Ci fa cogliere sia i tratti talora “feroci” della nostra modernizzazione sia il permanere al suo interno di orizzonti mentali arcaici e di grandissime sacche di miseria. Non a caso, del resto, titolo e simbolo del libro sono le “coree”, agglomerati disordinati e fitti di abitazioni costruite dall´oggi al domani dagli immigrati stessi: «mia moglie, quando è venuta su voleva tornare indietro – racconta un giovane campano – lì era la Corea, non Milano. Siamo a otto chilometri da Milano e ci manca tutto”.
Montaldi segnala al tempo stesso il riproporsi in forme nuove di antichissimi scenari di fatica: «non diversamente dal tessitore del 1830», osserva, «il lavoratore industriale che arriva al mattino in Città dal Bergamasco tra viaggio e lavoro spende dalle 15 alle 18 ore quotidiane (…). L´alba della Città comincia a tanti chilometri di distanza con un risveglio di massa». Siamo, insomma, nel cuore del “miracolo economico” e delle sue contraddizioni: negli anni stessi delle “coree” sorgono a Milano, ad esempio, il grattacielo Pirelli o la Torre Velasca. E il libro di Alasia e Montaldi esce contemporaneamente a Rocco e i suoi fratelli di Luchino Visconti o alla prosa “agra” de L´integrazione di Luciano Bianciardi.

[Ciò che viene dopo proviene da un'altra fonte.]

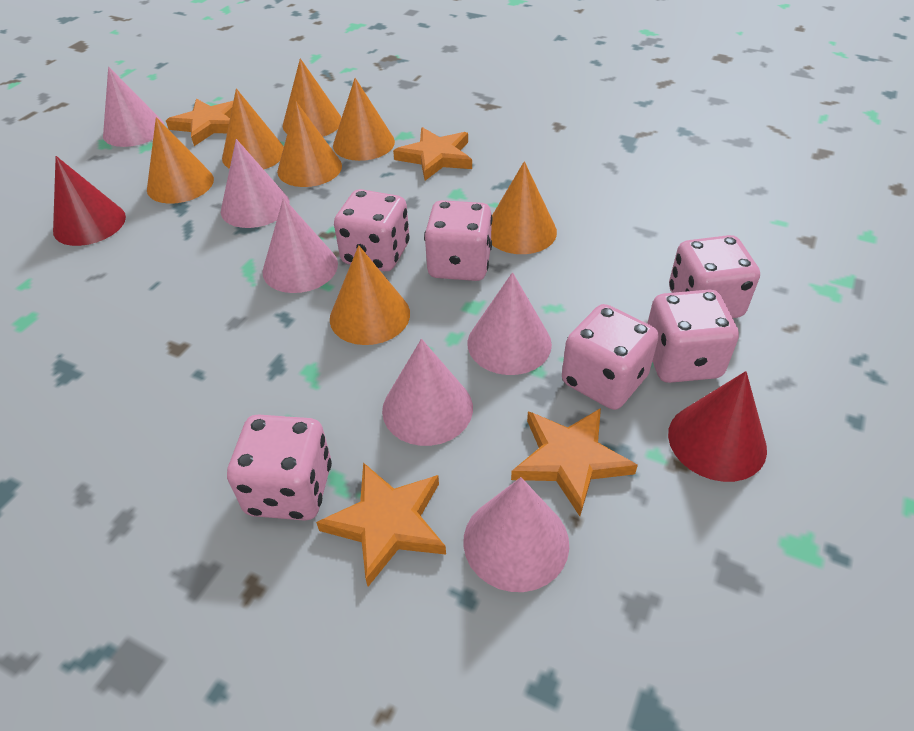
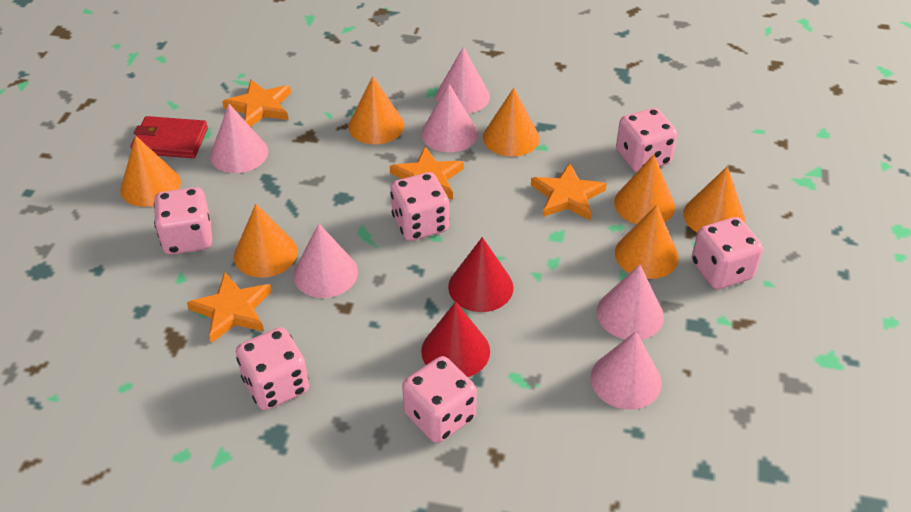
red wallet: 0 -> 1

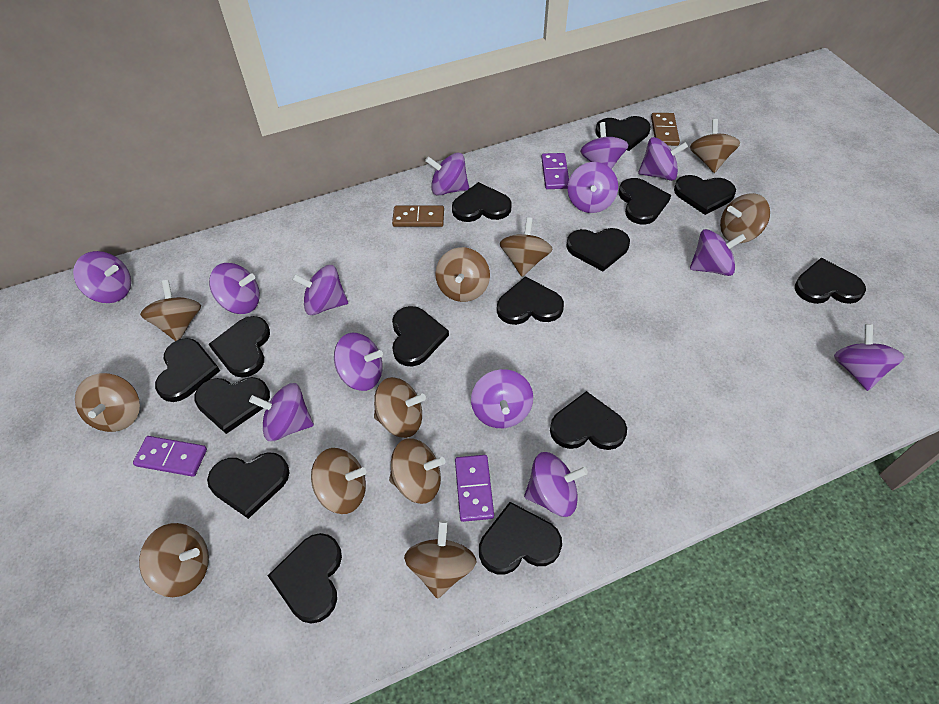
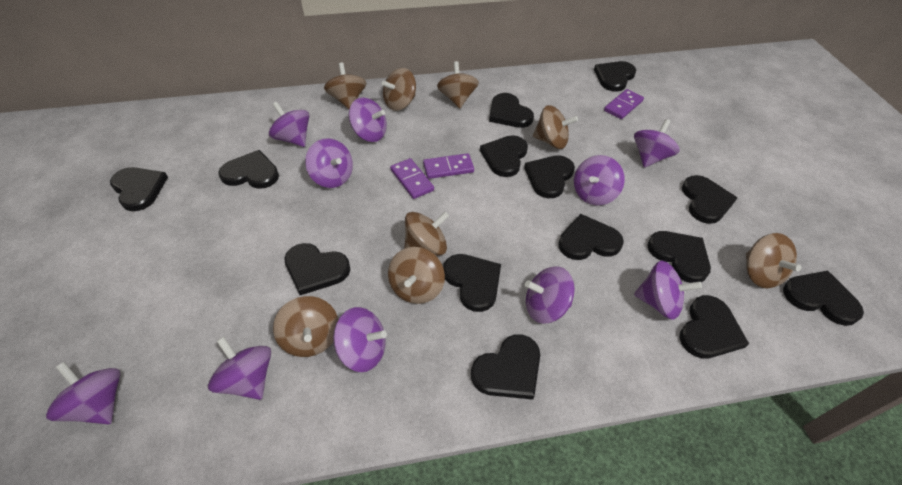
black heart: 15 -> 14
brown domino: 2 -> 0
brown spinning top: 11 -> 8
purple spinning top: 13 -> 10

Le storie di vita raccolte da Alasia illuminano di luce cruda anche i luoghi di partenza degli immigrati. Non di rado un Veneto poverissimo (“al mio paese ne è venuto via oltre la metà dopo la guerra”), che ha un “luogo” simbolico nel Polesine devastato dalle rotte del fiume (“venuta l´alluvione siamo rimasti proprio senza niente”). E naturalmente il Mezzogiorno: le testimonianze fanno cogliere sia le irruzioni della storia, con le occupazioni delle terre e le lotte per il lavoro, sia il permanere di “una preistoria ben contemporanea”, per dirla con Montaldi, presente sin nel modo di misurare il tempo e lo spazio (“quello ce n´ave di terra, minimo minimo quattro ore di camminare con il cavallo sempre sulla sua terra”). Ancor più illuminanti sono però gli sguardi sulla “capitale del miracolo”, che da un lato evocano una possibile via all´emancipazione (“sono arrivato a vivere nella nazionalità operaia”), dall´altro suggeriscono domande rilevanti anche per l´oggi
Milano, Corea ci ricorda infatti che quelle colossali migrazioni interne coesistono sino al 1961 con un permanere della legislazione fascista contro l´urbanesimo che le rende illegali e trasforma gran parte degli immigrati in “clandestini del lavoro” nella propria patria. Prosperano così le “cooperative”, forme di appalto e subappalto “selvaggio” della manopera, e non vi è solo l´ingiustizia o l´estorsione praticata per questa via ai danni degli immigrati. Vi è un aspetto ancor più di fondo: la società moderna, meta di migliaia e migliaia di persone, si presentava ad esse profondamente segnata dall´assenza delle regole, dall´arbitrio e dalla sopraffazione; alimentava la diffidenza verso le strutture pubbliche, verso le istituzioni e il loro modo di essere. A chi si interrogava sulle conseguenze dei flussi migratori sulla società d´arrivo Milano, Corea rispondeva con un rovesciamento radicale: quali sono i guasti che la società d´arrivo, nel suo funzionamento concreto, induce in essi? Quanto contribuisce ad irrobustire al loro interno le tendenze meno virtuose, a favorire le mentalità e i comportamenti meno rispettosi delle regole? Un rovesciamento di bruciante attualità, come si vede.